Because, believe it or not, I have had shingles before. I had it when I was 23, so dismiss any idea you had that shingles is something old people get. It was a very mild case, but bad enough that as soon as I turn 50, I’ll be getting that vaccine.

Here’s my question: If I didn’t have to jump through so many fucking hoops to get my medication, would I be dealing with this now? Or would I have been taking Humira long enough to have prevented it?

And THANK GOD this isn’t a life or death medication like insulin. Why in God’s name does it cost so fucking much? Over $3000 for a couple of injections? That’s insane. It makes no sense. I can’t wrap my brain around it.

But, then, you think that people are paying that for ONE VIAL of insulin. How do pharmaceutical companies and legislators sleep at night on their big piles of money and the bodies of innocent people? I mean, sure, Scrooge McDuck made diving into a pool of gold coins and swimming around look like tons of fun, but he was a cartoon and a duck. Please don’t tell me you’ve been basing your life on the actions of an animated duck with a Scottish accent.

How can some people with so much power care so little about everyone else? How can they hear story after story of people rationing insulin, people DYING from not being able to afford it, and still, STILL they won’t do anything.

And while I am SUPER grateful for the assistance program that makes it possible for me to get Humira at no cost — because otherwise, I wouldn’t be able to get it at all — how can a company charge so much for a medication, but still offer it for free to certain patients? Obviously, there is some convoluted money-making scheme in the works that I don’t understand but….why can’t we just make medication available to everyone? Why does it have to be so difficult? 

And the thing is, this situation wasn’t even that complicated compared to what some disabled people have to go through to get medical care or any kind of assistance. The amount of proof you have to have to get social security even if the government has already determined you have a TOTAL AND PERMANENT disability is ridiculous. Like, I’m sorry Mr. Government, you say I have a total and permanent disability, but your own word isn’t good enough for you? Make it make sense, that’s all I’m asking.

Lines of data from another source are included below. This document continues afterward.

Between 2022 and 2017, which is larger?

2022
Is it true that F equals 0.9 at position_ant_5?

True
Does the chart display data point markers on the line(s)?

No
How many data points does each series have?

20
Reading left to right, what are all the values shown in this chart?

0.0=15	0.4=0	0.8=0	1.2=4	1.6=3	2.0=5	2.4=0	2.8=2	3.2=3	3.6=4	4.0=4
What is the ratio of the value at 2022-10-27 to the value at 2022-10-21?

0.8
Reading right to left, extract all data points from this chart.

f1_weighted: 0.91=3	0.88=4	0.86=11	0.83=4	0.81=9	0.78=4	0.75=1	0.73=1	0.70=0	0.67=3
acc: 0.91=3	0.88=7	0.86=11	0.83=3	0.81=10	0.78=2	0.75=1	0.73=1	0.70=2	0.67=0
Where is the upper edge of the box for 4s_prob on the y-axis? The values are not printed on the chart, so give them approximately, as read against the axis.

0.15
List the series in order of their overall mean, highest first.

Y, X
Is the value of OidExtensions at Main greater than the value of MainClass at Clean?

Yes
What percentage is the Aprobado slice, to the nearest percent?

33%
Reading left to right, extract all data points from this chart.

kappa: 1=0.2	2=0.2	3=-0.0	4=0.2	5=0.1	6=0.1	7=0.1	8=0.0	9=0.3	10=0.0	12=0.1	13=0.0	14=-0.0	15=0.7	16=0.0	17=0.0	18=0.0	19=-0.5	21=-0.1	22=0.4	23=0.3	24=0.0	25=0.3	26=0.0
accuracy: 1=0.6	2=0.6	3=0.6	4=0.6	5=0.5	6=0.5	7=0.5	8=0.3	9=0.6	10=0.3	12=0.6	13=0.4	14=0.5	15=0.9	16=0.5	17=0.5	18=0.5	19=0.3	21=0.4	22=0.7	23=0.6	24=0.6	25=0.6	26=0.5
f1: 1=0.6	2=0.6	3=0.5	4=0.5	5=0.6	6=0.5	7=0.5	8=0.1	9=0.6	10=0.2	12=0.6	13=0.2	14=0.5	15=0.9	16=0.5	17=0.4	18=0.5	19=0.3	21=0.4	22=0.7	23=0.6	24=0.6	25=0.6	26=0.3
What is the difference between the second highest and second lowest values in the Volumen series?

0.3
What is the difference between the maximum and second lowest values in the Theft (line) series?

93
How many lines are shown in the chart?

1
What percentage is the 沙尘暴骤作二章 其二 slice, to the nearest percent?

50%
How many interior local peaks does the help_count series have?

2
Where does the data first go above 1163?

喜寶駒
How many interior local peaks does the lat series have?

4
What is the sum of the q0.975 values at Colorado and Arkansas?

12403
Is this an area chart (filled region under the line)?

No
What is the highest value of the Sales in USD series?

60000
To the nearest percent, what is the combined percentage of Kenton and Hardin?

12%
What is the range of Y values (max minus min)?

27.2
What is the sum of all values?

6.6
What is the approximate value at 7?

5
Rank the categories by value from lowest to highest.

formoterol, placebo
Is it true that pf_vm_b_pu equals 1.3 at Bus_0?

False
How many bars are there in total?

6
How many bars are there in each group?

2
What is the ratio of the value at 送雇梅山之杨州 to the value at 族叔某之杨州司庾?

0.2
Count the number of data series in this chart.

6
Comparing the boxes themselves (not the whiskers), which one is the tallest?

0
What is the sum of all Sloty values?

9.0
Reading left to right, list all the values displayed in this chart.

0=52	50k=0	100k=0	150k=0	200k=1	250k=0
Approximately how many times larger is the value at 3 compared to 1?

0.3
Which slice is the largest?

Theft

Like I said, as I’m prepping this episode, I’m still a couple days out from getting my first Humira injection, but by the time it airs, I should have at least a couple in the can. I will give you updates as warranted, but please send all your good vibes, thoughts, and prayers that this will clear my skin up because seriously, y’all, whatever is happening to the skin under my arm hurts like a MOTHER.

Thanks for listening and I’ll ta —

[15:35]
[record scratch]

Ha ha, just kidding. So, here’s the deal: The goings-on under my arm are NOT psoriasis, so I have NOT yet gotten my first Humira shot. Not knowing what was going on, my doctor didn’t want to put me on anything that would suppress my immune system. My doctor looked at my arm and said, “I don’t know what it is, but it’s not psoriasis, because psoriasis doesn’t do that.” She took a biopsy and a bacterial culture, and also referred me to a wound care specialist.

The biopsy and culture results came back. The culture was clear, and the biopsy showed that the tear under my arm is a kind of ulcer. Much to my family’s dismay, I don’t have any more details on the kind of ulcer, but I am currently on antibiotics and prednisone, and at this very moment, the pain in my arm is a lot better, thank GAWD, and things SEEM to be improving. Knock on wood.

I go to the wound care doctor in a few days and back to the dermatologist in a couple of weeks to possibly try again with the Humira and do a follow-up on the ulcer. The stitch they used to close the biopsy site came out of my arm today, which I don’t think that was supposed to happen. I was scheduled to go in next week to get it removed, so I guess that’s one thing I can cross off my list.

That’s what I know for now. If anything major happens, I will keep you posted.

And, for real this time, thanks for listening and I’ll talk to you in the next one.